■ **AIM OF THE TASK**
Copy the rows below word for word, starting with the very first line and ending with the line that contains "order: Apiales". Write out only those lines.

-- START OF EXTRACTED INFORMATION --

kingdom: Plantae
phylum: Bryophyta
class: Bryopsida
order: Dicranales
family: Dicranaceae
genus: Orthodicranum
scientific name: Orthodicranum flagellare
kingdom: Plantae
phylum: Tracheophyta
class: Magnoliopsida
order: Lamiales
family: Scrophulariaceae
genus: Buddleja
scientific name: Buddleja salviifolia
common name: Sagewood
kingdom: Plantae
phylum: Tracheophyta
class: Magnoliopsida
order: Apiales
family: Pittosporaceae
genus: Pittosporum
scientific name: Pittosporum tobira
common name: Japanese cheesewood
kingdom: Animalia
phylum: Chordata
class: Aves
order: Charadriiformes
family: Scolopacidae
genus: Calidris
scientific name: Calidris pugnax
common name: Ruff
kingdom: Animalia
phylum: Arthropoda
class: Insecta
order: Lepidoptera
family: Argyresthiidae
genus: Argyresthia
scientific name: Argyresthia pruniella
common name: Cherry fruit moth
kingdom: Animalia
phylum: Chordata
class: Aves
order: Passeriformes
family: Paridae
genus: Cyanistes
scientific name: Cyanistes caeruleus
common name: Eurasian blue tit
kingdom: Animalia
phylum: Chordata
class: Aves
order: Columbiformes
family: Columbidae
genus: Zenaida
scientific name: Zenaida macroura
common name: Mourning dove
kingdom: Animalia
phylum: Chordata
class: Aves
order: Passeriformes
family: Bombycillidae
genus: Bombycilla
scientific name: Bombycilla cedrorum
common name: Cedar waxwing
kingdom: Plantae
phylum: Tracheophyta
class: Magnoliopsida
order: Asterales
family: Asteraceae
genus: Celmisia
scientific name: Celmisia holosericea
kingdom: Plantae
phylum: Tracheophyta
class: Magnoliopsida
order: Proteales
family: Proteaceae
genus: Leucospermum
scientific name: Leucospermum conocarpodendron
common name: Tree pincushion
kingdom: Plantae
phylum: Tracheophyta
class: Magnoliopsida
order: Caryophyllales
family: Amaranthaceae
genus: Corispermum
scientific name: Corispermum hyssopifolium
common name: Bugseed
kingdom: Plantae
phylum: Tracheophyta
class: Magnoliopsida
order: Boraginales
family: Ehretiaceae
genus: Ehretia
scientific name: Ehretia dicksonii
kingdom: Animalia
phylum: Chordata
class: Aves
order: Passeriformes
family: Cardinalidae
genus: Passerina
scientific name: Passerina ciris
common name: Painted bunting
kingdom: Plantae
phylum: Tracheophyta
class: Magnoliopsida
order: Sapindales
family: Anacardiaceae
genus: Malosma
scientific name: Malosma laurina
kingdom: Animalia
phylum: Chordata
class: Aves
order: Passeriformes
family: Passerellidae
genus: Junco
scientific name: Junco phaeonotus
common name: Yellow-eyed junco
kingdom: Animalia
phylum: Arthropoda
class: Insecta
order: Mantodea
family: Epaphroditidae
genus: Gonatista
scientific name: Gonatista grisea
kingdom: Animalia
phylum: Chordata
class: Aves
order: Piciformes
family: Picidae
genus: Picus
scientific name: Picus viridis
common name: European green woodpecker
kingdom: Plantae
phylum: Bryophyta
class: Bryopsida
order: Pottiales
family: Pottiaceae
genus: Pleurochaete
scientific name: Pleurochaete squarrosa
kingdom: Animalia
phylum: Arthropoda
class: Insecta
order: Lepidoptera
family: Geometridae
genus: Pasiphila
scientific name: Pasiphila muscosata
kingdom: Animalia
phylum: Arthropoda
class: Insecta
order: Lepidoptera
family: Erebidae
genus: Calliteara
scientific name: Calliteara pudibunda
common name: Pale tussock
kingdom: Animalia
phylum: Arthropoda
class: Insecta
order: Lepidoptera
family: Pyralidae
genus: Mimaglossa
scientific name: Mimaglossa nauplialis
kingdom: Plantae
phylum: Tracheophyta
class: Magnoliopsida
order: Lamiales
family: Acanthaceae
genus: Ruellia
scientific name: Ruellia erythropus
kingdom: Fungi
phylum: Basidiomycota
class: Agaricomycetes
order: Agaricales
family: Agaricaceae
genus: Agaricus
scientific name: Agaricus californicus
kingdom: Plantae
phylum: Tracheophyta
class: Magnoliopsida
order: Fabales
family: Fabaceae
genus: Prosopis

-- END OF EXTRACTED INFORMATION --

■ **FINISHED EXERCISE**
kingdom: Plantae
phylum: Bryophyta
class: Bryopsida
order: Dicranales
family: Dicranaceae
genus: Orthodicranum
scientific name: Orthodicranum flagellare
kingdom: Plantae
phylum: Tracheophyta
class: Magnoliopsida
order: Lamiales
family: Scrophulariaceae
genus: Buddleja
scientific name: Buddleja salviifolia
common name: Sagewood
kingdom: Plantae
phylum: Tracheophyta
class: Magnoliopsida
order: Apiales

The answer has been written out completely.